On 2 Febuary the Minister promised that he would table an amendment, but it is clear from reading the Committee proceedings that it was never in his mind to do so. We almost had to break off his arm and beat him with it to get him to move the amendment to give consumer associations a say in what is happening.
To a casual observer, the amendment would appear to be a minor one, but its inclusion is a major concession by the Government to the arguments that we made on behalf of the nation's consumers. Consumer representation is not an insignificant issue to be tacked on to the Bill: it is the crux of the Bill.
I read the Committee proceedings in Hansard this morning and found at least a dozen references that I had made to consumers and their interests.
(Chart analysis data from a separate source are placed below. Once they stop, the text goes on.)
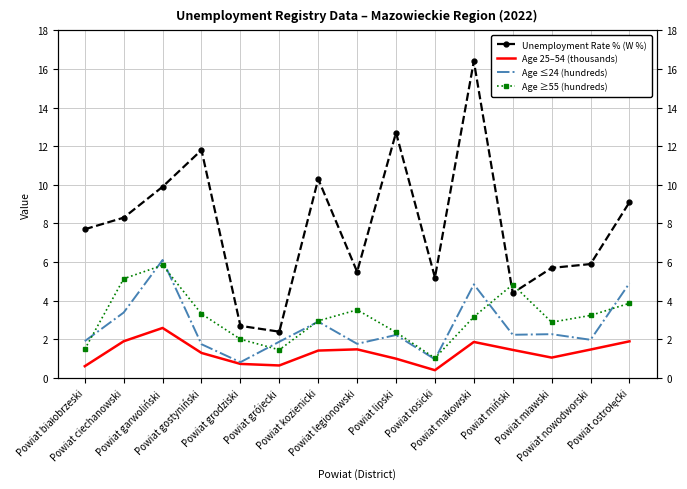

Which series has the largest total across all categories?

Unemployment Rate % (W %)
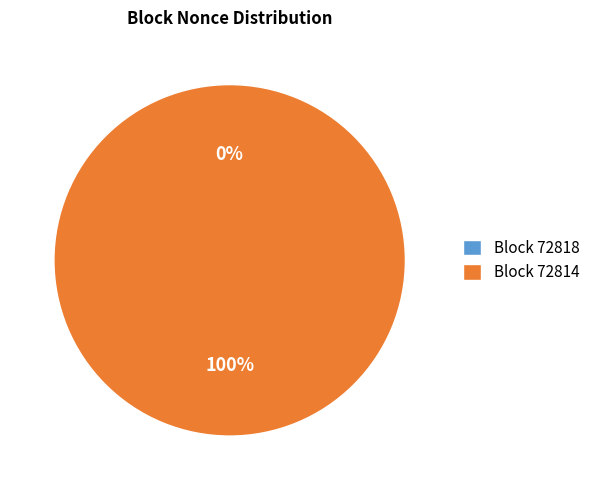

To the nearest percent, what is the combined percentage of 72814 and 72818?

100%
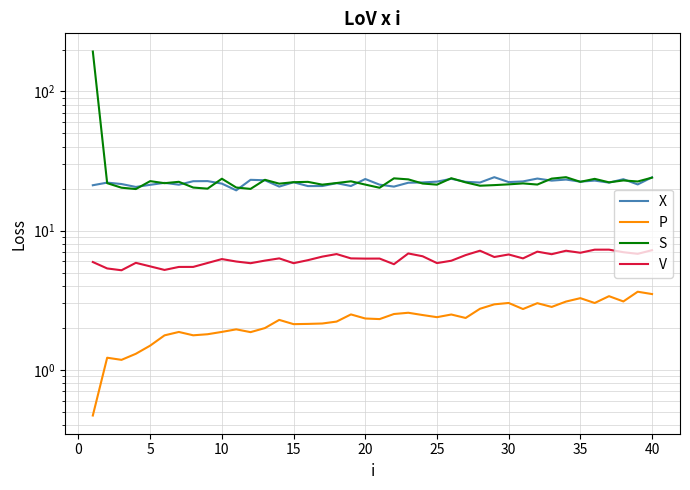

What is the maximum value for V?

7.3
My hon. Friends made similar contributions over the many hours that we spent considering the Bill. I shall give an example of what I said:
We are anxious about the shabby way in which consumer councils have been treated … We cannot understand the Government's reluctance to accept our amendments".—[Official Report, Standing Committee B, 12 November 1987; c. 90.]
It has taken time and further deliberation for the Government to accept our point, but we are grateful that, even at this late stage, the amendment has been accepted.
Although the mechanism for consultation is welcome, there are vast injustices inherent in the terms of the Bill and its longer-term implications for the imminent privatisation of the whole water industry. For example, there is no balloting of consumers in trial areas, the trials are compulsory and the powers of right of entry have caused anxiety to many people.
I have visited different areas and talked to people about the water privatisation proposals. The one thing that is sticking in their gullets is that power is being given for water authorities to be able to kick somebody's front door down and fix a meter. [Interruption.] The hon. Member for St. Ives (Mr. Harris) might laugh, but he has not read the schedules to the Bill. Powers of entry are part and parcel of the Bill. People are aware of the nature of the Bill and of the Government who have introduced it.
We have consistently championed the cause of consumers during the passage of the Bill, and we made consumer interests the subject of our main new clause on Report. I am glad that the Government have taken to heart the need to consult consumers, but I fear that that is not because of a genuine concern for the well-being of those in the trial areas but a cynical desire to minimise the unpopularity of the trials and of water privatisation generally.
I remind the Minister of my final remarks in Committee. I said:
I hope that we have persuaded some Conservative Members to reflect on our arguments. All constituents, whatever party they vote for, are consumers, and I hope that Conservative Members will consider supporting some of our amendments in the interests of the many consumers whom they represent."—[Official Report, Standing Committee B, 21 January 1988; c. 714.]
I am disappointed that only two amendments have come back from the other place. We moved a host of amendments that could have been considered by the other place that would have given the consumer and the people affected by the trials more rights than they have under the Bill.
If the Government cared what consumers thought they would have consulted them about whether a trial was wanted. That was the main issue throughout the Bill. Nevertheless, we accept the amendment because it will help to some degree. We regret that the other place was unable to help more, but we shall not divide the House on the amendment.